Handel, Kanton en Bewind
Zittingsplaats Alkmaar
zaaknummer / rolnummer: C/15/330131 / HA ZA 22-435
Vonnis in incident van 26 oktober 2022
in de zaak van
[eiser],
wonende te [woonplaats 1] , gemeente [gemeente 1] ,
eiser in conventie in de hoofdzaak,
verweerder in voorwaardelijke reconventie in de hoofdzaak,
verweerder in het incident,
advocaat mr. A.J. Butter te Hoorn (NH),
tegen
[gedaagde],
wonende te [woonplaats 2] ,
gedaagde in conventie in de hoofdzaak,
eiseres in voorwaardelijke reconventie in de hoofdzaak,
eiseres in het incident,
advocaat mr. P.A.K. van Eck te Groningen.
Partijen zullen hierna de man en de vrouw genoemd worden.

1.De procedure

1.1.
Het verloop van de procedure blijkt uit:
  • de dagvaarding van 6 juli 2022, met elf producties;
  • de conclusie van antwoord in conventie houdende eis in incident tevens voorwaardelijke eis in reconventie van 14 september 2022, met zeven producties;
  • de akte antwoord incident van 28 september 2022.
1.2.
Ten slotte is vonnis bepaald in het incident.

2.De hoofdzaak

2.1.
De man vordert in de hoofdzaak, verkort weergegeven, dat de rechtbank, voor zover mogelijk uitvoerbaar bij voorraad:
voor recht verklaart dat de woning dient te worden afgewikkeld tegen een waarde van € 265.000,- en een hoogte van de hypotheek ad € 239.996,40, waarbij toekomt aan de vrouw € 7.501,80 en aan de man € 97.926,43;
voor recht verklaart dat, wanneer de rechtbank afwijkt van de bedragen onder i, op het aan de vrouw toekomende deel in mindering wordt gebracht € 5.000,- (de overwaarde ten tijde van het sluiten van de samenlevingsovereenkomst die aan de man toekomt) en € 2.500,- (de aflossing van de lening);
bepaalt dat de vrouw over het aan de man toekomende bedrag de wettelijke rente is verschuldigd;
de vrouw veroordeelt binnen twee dagen na het in deze te wijzen vonnis opdracht te geven aan de notaris om conform het vonnis tot afwikkeling over te gaan;
de vrouw veroordeelt in de kosten van deze procedure.

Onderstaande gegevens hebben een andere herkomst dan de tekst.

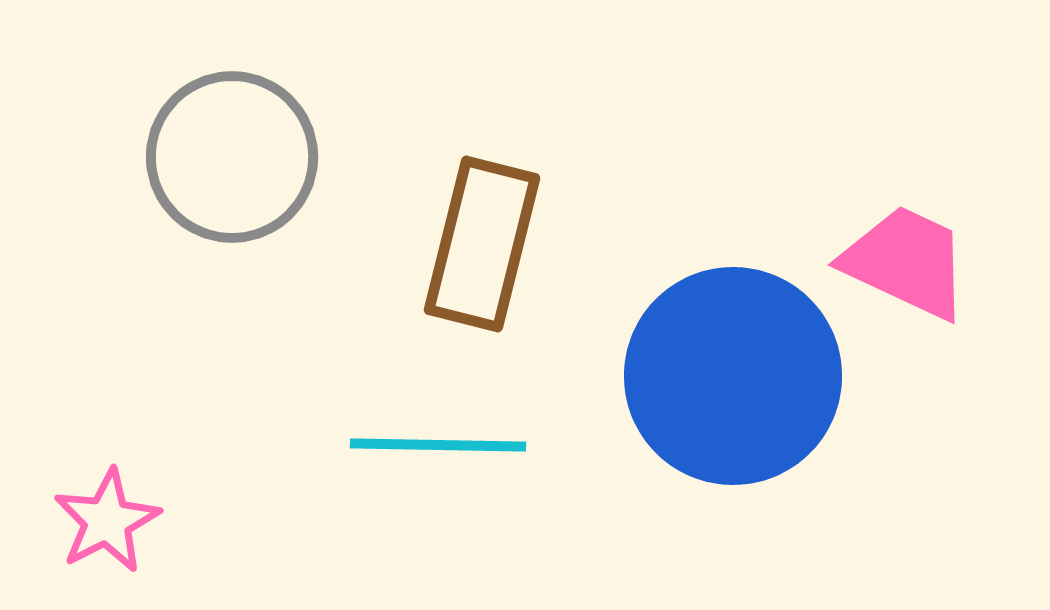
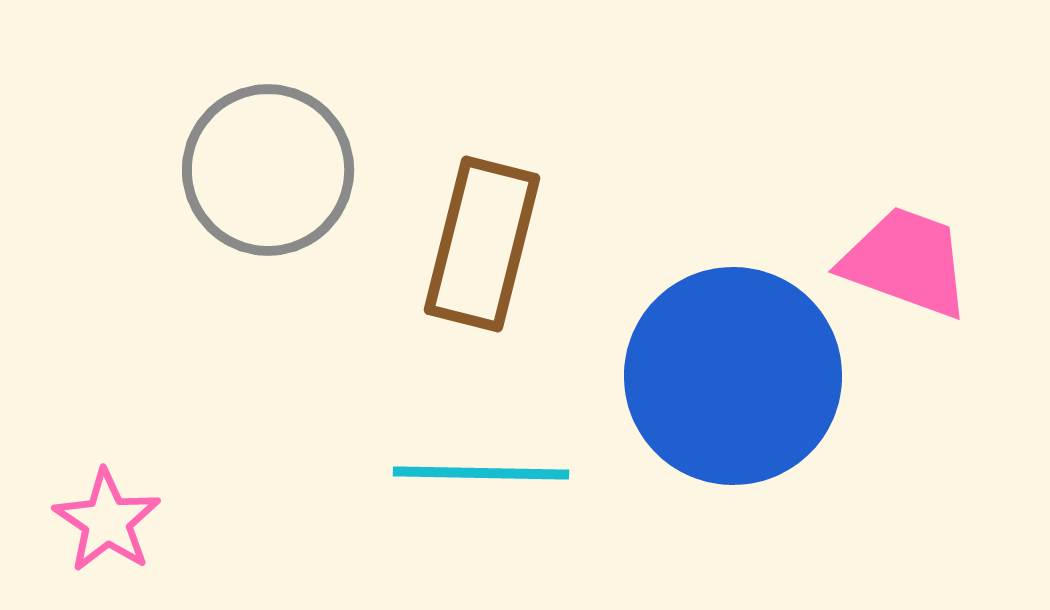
gray circle: moved 36 px right, 13 px down
pink trapezoid: rotated 5 degrees counterclockwise
cyan line: moved 43 px right, 28 px down
pink star: rotated 11 degrees counterclockwise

3.De beoordeling in het incident

3.1.
De vrouw vordert in het incident de zaak te verwijzen naar de rechtbank Noord-Nederland, locatie Groningen.
Volgens de vrouw is de rechtbank Noord-Holland, locatie Alkmaar, niet (relatief) bevoegd om van de vordering kennis te nemen. Uitgangspunt in een dagvaardingsprocedure is de woonplaats van de gedaagde partij (artikel 99 lid 1 Wetboek van Burgerlijke Rechtsvordering (Rv)). Op basis van de woonplaats van de vrouw is de rechtbank Noord-Nederland, locatie Groningen, de rechtbank die bevoegd is om kennis te nemen van de onderhavige vordering. Een andersluidende afspraak tussen partijen ten aanzien van de relatieve bevoegdheid is niet gemaakt.
3.2.
De man stelt dat verwijzing niet noodzakelijk is. Artikel 103 Rv bepaalt dat mede bepalend voor de relatieve bevoegdheid is de ligging van de onroerende zaak. In dit geval gaat de procedure om de afwikkeling van een onroerende zaak die is gelegen in [plaats] , gemeente [gemeente 2] . Deze gemeente ligt in het arrondissement van de rechtbank Noord-Holland, zodat deze rechtbank mede bevoegd is van de vordering kennis te nemen.
3.3.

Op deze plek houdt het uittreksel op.